Scorecard: Qwen3 wins 5 (PubMedQA, CourtListener, TechQA, Legal CR, CUAD). Gemini2 wins 5 (emanual, ExpertQA, FinQA, NewsQA, QASPER). Dashes indicate the model was not tested on that dataset.

Indexing Pipeline Quality Has a Large Impact

Improvements to the AI Search indexing pipeline produced significant retrieval gains on several datasets — without changing the embedding model or search configuration. This demonstrates that the backend infrastructure matters as much as the model choice.

Impact of Indexing Pipeline Improvements (Qwen3, same config)

R@10 change after indexing pipeline update

Dataset	Config	Before	After	Delta
MS MARCO	512+hybrid+fuzzy	0.430	0.960	+52.9pp
MS MARCO	1024+hybrid+fuzzy	0.445	0.960	+51.6pp
MS MARCO	256+hybrid+fuzzy	0.445	0.956	+51.1pp
FinQA	256	0.481	0.775	+29.3pp
FinQA	256+hybrid	0.481	0.770	+28.9pp

Takeaway: The indexing pipeline is a significant lever for retrieval quality. Some regressions exist on short-doc datasets, suggesting the improvements favor longer documents. This is an active area of optimization.

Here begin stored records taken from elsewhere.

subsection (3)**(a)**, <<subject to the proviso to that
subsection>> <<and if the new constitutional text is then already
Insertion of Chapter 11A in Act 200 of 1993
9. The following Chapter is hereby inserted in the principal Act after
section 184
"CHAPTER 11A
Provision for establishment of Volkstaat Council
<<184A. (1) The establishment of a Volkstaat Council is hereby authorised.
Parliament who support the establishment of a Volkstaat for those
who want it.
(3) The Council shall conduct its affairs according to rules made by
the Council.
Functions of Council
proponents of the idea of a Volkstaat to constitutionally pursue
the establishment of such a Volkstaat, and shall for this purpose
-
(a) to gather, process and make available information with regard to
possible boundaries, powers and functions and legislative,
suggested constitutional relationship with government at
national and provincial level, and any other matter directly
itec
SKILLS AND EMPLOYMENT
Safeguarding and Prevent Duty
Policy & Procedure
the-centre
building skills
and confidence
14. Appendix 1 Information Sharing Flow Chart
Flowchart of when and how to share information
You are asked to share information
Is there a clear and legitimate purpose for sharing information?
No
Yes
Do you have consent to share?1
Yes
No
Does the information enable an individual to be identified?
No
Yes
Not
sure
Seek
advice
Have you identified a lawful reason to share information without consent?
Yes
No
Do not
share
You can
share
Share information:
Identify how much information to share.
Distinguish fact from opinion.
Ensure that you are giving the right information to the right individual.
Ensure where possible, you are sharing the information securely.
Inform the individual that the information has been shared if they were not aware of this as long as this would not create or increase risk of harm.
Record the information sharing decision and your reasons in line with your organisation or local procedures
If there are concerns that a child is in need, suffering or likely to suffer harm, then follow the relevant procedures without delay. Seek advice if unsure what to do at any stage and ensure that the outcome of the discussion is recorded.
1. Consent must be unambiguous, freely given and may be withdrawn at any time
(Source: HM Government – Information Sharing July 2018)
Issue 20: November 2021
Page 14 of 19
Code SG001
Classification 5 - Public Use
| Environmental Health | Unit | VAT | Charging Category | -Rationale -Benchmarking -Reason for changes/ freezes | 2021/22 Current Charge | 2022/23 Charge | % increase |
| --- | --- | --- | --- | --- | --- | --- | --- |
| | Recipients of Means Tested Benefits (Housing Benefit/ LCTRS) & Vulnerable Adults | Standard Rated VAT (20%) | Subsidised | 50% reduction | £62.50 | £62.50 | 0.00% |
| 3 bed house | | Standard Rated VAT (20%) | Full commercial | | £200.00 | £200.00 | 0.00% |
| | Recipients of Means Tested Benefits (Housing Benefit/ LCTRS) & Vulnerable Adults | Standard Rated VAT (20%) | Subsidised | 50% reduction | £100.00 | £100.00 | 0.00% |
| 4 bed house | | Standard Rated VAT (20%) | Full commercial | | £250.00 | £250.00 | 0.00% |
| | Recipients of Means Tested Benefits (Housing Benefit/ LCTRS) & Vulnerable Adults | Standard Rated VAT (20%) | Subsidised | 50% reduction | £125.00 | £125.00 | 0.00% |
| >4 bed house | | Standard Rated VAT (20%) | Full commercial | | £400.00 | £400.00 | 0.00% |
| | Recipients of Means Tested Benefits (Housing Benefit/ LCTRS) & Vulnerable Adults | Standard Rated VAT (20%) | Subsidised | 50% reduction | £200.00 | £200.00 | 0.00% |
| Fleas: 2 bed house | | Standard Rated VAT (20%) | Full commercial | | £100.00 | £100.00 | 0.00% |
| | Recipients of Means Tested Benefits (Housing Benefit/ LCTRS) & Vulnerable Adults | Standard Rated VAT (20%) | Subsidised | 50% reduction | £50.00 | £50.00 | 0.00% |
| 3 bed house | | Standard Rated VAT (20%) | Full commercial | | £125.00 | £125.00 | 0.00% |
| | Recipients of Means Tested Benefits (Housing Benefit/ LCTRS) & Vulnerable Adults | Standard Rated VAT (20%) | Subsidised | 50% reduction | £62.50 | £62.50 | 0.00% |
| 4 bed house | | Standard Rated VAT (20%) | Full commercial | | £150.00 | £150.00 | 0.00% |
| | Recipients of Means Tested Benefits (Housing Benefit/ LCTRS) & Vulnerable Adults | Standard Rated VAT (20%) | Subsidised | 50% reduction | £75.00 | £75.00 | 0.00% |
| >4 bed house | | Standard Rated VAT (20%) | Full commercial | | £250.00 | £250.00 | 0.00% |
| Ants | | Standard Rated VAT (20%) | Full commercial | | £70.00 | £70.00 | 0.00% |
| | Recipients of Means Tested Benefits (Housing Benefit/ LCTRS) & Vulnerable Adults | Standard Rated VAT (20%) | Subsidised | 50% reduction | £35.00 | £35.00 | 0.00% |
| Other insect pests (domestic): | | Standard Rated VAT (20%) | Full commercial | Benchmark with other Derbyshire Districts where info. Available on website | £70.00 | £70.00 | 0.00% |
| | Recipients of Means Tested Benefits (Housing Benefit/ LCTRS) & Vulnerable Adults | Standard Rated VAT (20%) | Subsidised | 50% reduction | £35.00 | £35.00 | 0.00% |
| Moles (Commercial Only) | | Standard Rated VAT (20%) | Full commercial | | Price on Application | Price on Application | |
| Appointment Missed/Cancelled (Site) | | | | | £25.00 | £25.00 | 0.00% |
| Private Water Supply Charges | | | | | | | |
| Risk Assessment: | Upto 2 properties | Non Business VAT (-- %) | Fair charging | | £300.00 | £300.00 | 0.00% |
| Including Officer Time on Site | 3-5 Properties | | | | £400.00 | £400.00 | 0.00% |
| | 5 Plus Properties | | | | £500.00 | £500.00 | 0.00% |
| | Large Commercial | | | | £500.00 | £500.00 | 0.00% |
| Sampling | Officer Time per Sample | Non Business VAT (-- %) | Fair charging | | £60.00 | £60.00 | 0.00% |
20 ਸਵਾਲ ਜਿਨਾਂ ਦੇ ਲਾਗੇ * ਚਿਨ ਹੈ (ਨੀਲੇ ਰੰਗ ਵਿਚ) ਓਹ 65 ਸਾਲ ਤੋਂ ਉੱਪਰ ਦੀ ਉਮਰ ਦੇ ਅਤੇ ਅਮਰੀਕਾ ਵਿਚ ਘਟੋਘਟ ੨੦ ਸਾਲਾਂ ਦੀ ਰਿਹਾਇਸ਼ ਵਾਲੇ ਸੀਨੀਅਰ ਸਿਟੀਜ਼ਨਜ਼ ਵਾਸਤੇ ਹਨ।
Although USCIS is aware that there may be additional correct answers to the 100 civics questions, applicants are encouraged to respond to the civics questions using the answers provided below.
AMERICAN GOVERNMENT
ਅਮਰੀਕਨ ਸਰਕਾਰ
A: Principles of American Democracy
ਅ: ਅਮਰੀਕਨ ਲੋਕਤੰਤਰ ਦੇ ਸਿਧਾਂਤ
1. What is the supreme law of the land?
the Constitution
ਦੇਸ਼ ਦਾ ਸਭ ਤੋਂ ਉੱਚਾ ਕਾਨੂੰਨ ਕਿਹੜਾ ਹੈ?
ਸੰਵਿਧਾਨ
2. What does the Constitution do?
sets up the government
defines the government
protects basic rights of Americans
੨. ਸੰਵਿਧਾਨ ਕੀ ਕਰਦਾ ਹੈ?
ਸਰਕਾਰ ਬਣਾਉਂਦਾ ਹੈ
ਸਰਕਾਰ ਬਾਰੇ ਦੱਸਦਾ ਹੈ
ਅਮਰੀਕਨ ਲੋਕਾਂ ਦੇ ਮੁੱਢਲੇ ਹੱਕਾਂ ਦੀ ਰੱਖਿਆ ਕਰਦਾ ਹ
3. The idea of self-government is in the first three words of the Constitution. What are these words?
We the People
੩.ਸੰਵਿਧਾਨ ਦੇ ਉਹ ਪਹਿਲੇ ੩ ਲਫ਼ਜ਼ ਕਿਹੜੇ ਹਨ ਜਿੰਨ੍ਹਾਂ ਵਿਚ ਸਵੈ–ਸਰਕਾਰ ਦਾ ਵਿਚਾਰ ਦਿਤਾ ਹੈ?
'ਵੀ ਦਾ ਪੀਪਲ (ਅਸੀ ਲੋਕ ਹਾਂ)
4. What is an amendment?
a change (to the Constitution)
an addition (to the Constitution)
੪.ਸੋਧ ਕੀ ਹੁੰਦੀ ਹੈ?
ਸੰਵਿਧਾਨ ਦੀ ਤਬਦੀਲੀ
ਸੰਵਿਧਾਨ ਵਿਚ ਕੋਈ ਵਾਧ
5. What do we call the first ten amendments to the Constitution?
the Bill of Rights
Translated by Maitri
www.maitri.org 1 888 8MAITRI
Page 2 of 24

QASPER: Academic Papers Are Hard

QASPER tests retrieval over academic NLP papers with 1,372 questions. The best R@10 across all models is 0.50 (Gemini2) — meaning half the relevant passages are missed. All models cluster between 0.47–0.50, with fuzzy match providing a consistent boost of +6–8pp.

QASPER: Recall@10 by Config and Model

Fuzzy match provides a consistent ~8-10pp boost across all models

Config	Qwen3 R@10	Gemini2 R@10	BGE-M3 R@10	Gemma R@10
256	0.407	0.446	0.410	0.377
256+h	0.407	0.437	0.401	0.391
256+h+f	0.471	0.500	0.472	0.473
512	0.425	0.441	0.423	0.358
512+h	0.421	0.443	0.423	0.368
512+h+f	0.470	0.494	0.472	0.474
1024	0.393	0.382	—	—
1024+h	0.408	0.407	—	—
1024+h+f	0.466	0.468	—	—

Takeaway: QASPER is the hardest retrieval dataset in the benchmark — a ~50% ceiling that no model breaks through. Fuzzy match is critical here, providing a consistent +6–8pp boost regardless of model. The difficulty comes from questions that require reasoning across multiple paper sections, not just embedding quality.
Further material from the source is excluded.